Pseudonyms: exon 7/IIIa & exon 10/ IIIc, Craniosynostosis
 
TURNAROUND TIME:     15 days
Testing offered as a Craniodysmorphology screen or panel
 
Screen: 83890 x 1, 83892 x 6, 83894 x 3, 83898 x6, 83904 x 6, 83912 x 3
 
Panel:  83890 x 1, 83892 x 6, 83894 x 4, 83898 x 7, 83904 x 12, 83912 x 4
 
TESTING METHODOLOGY: PCRamplification and DNA sequencing of exons 8 and 10 (7/IIIa and 9/IIIc) of the FGFR2 gene. Ordered as Craniodysmorphology Screen or Craniodysmorphology Panel.  
 
SPECIMEN REQUIREMENTS:
  • Collect: Prefer two 5ml whole blood EDTA (lavender top) tube. 
  • Min. Collection: 0.7 ml whole blood EDTA.
  • Transport: Blood EDTA at Room Temp shipped regular next day air (No Saturday delivery; store specimen refrigerated and ship Monday).
  • Stability: Ambient: up to 7 days; Refrigerated: 2 weeks. Frozen: unacceptable
  • Unacceptable Conditions: Serum. Frozen or severely hemolyzed blood. Clotted blood.        
  • Prenatal testing: Direct: 5ml direct unspun amniotic fluid or 15mg CVS tissue with a backup flask growing. Culture: confluent T25 flask.  Maternal blood sample is required for maternal cell contamination studies.
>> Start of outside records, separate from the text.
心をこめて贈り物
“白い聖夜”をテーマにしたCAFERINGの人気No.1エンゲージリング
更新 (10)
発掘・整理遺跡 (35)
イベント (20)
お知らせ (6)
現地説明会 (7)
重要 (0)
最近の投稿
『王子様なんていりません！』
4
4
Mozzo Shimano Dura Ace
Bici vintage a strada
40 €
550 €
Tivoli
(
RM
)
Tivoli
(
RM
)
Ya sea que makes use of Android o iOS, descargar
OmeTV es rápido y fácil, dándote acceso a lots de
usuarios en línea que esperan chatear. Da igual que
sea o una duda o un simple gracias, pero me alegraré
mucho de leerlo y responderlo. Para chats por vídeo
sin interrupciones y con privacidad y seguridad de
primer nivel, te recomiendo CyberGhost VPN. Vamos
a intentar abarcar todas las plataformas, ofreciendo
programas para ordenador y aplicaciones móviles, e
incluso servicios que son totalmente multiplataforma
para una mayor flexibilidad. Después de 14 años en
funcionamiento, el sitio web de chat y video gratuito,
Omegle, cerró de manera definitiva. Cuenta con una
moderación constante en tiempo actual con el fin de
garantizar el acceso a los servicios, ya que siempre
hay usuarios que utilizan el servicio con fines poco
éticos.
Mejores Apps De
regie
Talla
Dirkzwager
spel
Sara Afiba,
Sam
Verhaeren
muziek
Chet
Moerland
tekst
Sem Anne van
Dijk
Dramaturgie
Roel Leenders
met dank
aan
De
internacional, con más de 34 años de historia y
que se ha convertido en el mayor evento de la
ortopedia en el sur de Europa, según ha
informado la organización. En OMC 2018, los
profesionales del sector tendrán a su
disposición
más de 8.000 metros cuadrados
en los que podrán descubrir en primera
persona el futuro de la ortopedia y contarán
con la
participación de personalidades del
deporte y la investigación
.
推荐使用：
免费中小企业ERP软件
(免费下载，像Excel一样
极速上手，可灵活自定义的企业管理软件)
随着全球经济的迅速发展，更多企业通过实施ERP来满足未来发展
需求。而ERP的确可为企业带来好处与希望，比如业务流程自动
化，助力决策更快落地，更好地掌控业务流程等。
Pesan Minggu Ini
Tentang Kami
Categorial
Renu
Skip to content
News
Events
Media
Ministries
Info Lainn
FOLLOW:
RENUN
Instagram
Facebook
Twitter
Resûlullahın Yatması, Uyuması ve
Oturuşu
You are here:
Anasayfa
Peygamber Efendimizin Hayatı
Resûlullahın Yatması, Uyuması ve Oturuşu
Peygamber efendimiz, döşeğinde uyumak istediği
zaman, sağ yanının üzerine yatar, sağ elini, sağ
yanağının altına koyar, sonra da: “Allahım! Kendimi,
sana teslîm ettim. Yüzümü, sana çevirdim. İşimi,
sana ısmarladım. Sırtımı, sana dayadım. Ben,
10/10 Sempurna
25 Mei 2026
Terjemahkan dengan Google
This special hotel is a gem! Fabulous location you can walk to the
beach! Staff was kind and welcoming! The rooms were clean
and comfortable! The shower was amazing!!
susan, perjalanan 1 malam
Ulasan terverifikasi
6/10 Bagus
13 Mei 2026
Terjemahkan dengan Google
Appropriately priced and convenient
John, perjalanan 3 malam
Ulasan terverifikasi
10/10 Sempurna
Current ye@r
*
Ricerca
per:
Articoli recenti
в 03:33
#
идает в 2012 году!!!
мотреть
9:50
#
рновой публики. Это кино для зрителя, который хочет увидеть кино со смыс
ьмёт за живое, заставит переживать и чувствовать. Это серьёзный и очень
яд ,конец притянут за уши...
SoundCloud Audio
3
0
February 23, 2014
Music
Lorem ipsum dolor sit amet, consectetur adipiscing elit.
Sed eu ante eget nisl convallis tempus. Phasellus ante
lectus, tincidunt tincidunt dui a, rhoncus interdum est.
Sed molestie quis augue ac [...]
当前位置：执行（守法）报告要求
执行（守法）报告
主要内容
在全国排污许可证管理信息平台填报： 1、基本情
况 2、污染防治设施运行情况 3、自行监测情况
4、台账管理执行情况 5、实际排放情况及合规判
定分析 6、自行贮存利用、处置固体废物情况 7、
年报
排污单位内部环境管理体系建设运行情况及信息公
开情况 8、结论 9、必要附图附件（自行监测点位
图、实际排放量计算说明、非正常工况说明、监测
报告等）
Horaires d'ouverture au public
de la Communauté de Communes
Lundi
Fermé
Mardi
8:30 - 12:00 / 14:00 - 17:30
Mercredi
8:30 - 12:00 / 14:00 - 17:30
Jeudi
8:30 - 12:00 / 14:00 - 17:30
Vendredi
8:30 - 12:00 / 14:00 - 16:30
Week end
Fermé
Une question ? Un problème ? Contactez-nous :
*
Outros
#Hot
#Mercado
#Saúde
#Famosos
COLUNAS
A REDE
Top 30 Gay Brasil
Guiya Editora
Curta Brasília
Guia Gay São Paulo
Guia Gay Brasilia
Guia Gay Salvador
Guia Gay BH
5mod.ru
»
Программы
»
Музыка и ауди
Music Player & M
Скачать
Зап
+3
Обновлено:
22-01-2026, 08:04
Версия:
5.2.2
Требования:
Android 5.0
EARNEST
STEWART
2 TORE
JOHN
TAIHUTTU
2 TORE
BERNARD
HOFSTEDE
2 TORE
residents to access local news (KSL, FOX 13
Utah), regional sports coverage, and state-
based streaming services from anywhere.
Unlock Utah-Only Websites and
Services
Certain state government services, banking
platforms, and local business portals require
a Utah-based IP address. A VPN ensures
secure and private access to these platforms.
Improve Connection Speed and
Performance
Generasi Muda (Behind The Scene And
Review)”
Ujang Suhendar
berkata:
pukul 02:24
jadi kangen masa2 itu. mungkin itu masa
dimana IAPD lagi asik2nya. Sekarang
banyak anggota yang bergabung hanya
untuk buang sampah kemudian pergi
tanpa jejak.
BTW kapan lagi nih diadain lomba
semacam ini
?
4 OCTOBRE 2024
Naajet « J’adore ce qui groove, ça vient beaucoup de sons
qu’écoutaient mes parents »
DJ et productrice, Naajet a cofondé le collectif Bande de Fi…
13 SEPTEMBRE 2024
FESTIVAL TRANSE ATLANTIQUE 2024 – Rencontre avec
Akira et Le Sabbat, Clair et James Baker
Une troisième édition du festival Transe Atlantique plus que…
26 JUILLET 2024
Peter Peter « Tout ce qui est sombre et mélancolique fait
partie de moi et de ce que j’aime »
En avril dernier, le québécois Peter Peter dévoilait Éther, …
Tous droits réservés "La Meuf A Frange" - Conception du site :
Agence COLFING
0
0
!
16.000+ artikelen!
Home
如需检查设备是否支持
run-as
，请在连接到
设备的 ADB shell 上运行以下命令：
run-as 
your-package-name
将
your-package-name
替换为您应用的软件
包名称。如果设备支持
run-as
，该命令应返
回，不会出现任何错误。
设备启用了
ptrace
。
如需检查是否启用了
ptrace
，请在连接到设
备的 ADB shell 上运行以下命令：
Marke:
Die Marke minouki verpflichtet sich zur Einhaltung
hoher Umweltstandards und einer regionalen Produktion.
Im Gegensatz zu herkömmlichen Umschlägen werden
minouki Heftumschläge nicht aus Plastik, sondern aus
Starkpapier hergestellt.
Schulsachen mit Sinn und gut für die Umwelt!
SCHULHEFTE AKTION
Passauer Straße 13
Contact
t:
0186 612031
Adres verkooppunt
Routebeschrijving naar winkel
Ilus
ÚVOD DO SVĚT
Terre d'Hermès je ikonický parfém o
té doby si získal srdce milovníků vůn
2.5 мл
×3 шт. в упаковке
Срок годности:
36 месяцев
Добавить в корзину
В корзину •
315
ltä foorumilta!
A Molecular Genetics Laboratory Test Requisition must accompany the specimen. Contact the Molecular Laboratory at 918-502-1721 to obtain further information.
 
Note: Counseling and informed consent are recommended for genetic testing. A consent form is available as a resource but not required.
 
INTERPRETATIVE DATA:
 
Incidence: Incidence: 1 in 2,000 for Craniosynostosis; 1 in 60,000 for Crouzon and Pfeiffer syndromes combined.
 
Inheritance:  Spontaneous or inherited in an autosomal dominant manner. In the inherited form, the diseases are considered fully penetrant although variable expression is typical.
 
Disease Characteristics: Premature closure of the sutures between the bones of the skull, causingunicoronal or bicoronal craniosynostosis or cloverleaf skull. Also distinctive facial features and variable abnormalities of the hands and feet.
 
Molecular Genetic Mechanism:  A variety of missense, nonsense and insertion/deletion mutations have been described. The majority of the mutations are located within exons 8 and 10 of the FGFR2 gene.
 
 
 
Clinical Sensitivity: 80%
 
Analytical Sensitivity: 99%
 
Test Limitations: Deletions of the entire gene or mutations outside the tested regions of the genes will not be detected. Rare diagnostic errors can occur due to primer or probe site mutations or rare polymorphisms.
 
INDICATIONS FOR USE:
  • To determine the genetic basis for craniodysmorphology in an affected individual.
  • To discriminate between syndromes with overlapping clinical symptoms.
  • Prenatal diagnosis for individuals at risk or with ultrasound findings.